Akeldamà o Aceldama è il nome aramaico di uno dei luoghi sacri di Gerusalemme: si tratterebbe, secondo quanto riportato nel Nuovo Testamento, del campo acquistato con i 30 denari pagati a Giuda Iscariota per il tradimento di Gesù. In aramaico aceldama significa "Campo di Sangue"; il termine fu trascritto in greco con akeldamà, o più frequentemente con akeldamách, per riprodurre il suono gutturale delle lettere 'ch'. Il terreno della zona è ricco di argilla e veniva utilizzato originariamente come luogo per la fabbricazione di vasellame. In particolare l'argilla aveva un forte colore rossastro che può aver dato origine all'attuale nome del luogo.
Riferimenti neotestamentari
Vi sono nel Nuovo Testamento due differenti resoconti dell'episodio che riguarda questo luogo. Secondo Matteo 27, 3-10[1], dopo la condanna di Gesù Giuda si pentì e riconsegnò il denaro ai sacerdoti, che decisero di usarlo per acquistare il campo (precedentemente detto "Campo del vasaio") e adibirlo a luogo di sepoltura degli stranieri morti in città. Il nome "Campo di Sangue" deriverebbe quindi dal fatto che il denaro usato per l'acquisto era prezzo di sangue, ossia denaro pagato per la morte di una persona. In Atti 1, 18-19[2], invece, si afferma che fu Giuda stesso ad acquistare il campo, ma poi "precipitando in avanti si squarciò in mezzo e si sparsero fuori tutte le sue viscere" (anche questo particolare differisce dal racconto di Matteo, secondo il quale Giuda si suicidò impiccandosi; vedi anche "Morte di Giuda").
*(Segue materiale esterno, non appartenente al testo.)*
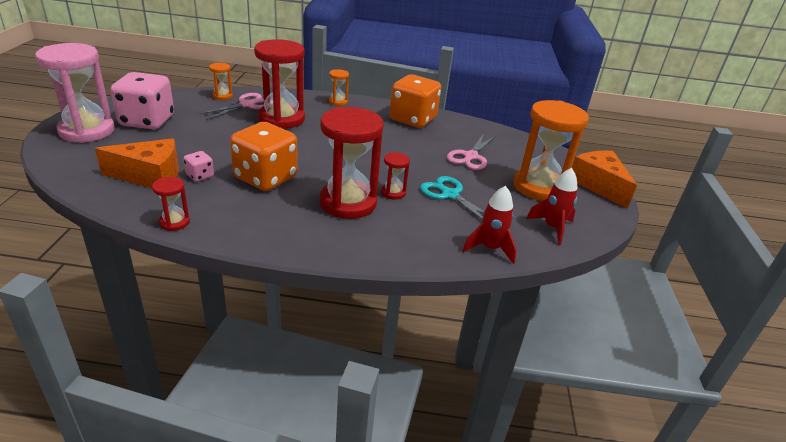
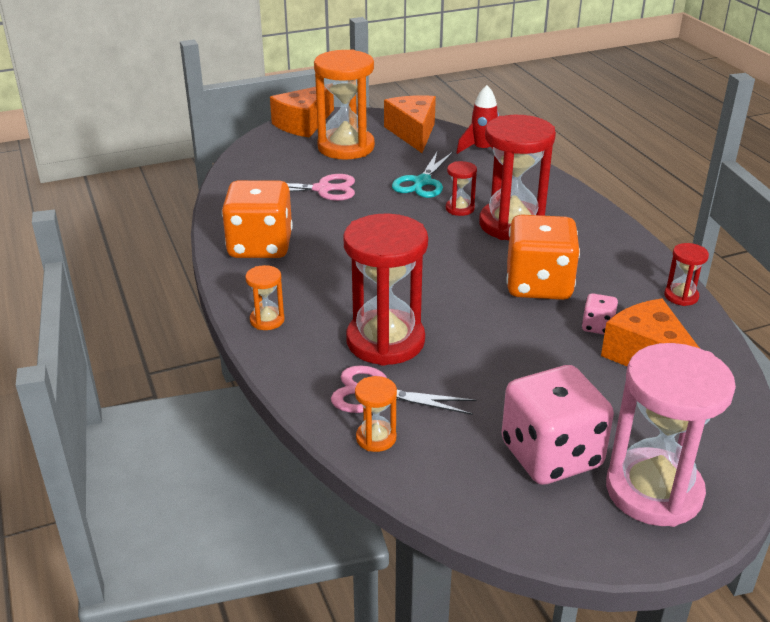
camera: 115 degrees left, 0 degrees up
red rocket [526,168,578,245] -> orange cheese [384,95,436,153]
Secondo questa versione quindi il nome farebbe riferimento al sangue di Giuda sparso sul terreno. "La maggior parte dei commentatori moderni"[Nota 1], anche cristiani[Nota 2], evidenzia infatti come gli autori dei due libri abbiano elaborato le tradizioni pervenute loro in merito a tali avvenimenti, in modi che non è possibile armonizzare tra loro e nota come tali differenti tradizioni popolari abbiano sottolineato una morte ignominiosa, benché non storica, per il traditore; anche il teologo e sacerdote cattolico Raymond Brown[3] sottolinea come "queste due versioni non possono essere armonizzate; conseguentemente non possono essere entrambe storiche" e "per quanto possa essere deludente, a nessuno dei differenti resoconti sulla morte [di Giuda] può essere attribuita una qualche verità storica"[Nota 3]. Tale teologo osserva ancora che la versione "di Atti1,18 non suggerisce nemmeno remotamente che Luca fosse consapevole che Giuda si era impiccato, come riportato in Matteo" e il resoconto degli Atti fu "scritto in completa ignoranza della storia di Matteo", mentre "il suicidio descritto da Matteo per impiccagione è certamente possibile ma il quasi esatto parallelo con la vicenda di Achitòfel [che cospirò contro re Davide e morì impiccandosi, in 2Sam17,23][Nota 4] ne sminuisce il giudizio in merito".
Sudario di Akeldamà
Nel 1998, un gruppo di ricercatori guidati da Shimon Gibson ritrovarono un sepolcro con diversi ossari; fu anche ritrovato un sudario in buone condizioni, poi datato alla prima metà del I secolo.[4] La cosiddetta sindone di Akeldamà, l'unica di quell'epoca conservatasi, comprendeva un fazzoletto separato per la testa, cosa che la differenzia dal presunto sudario coevo noto come sindone di Torino.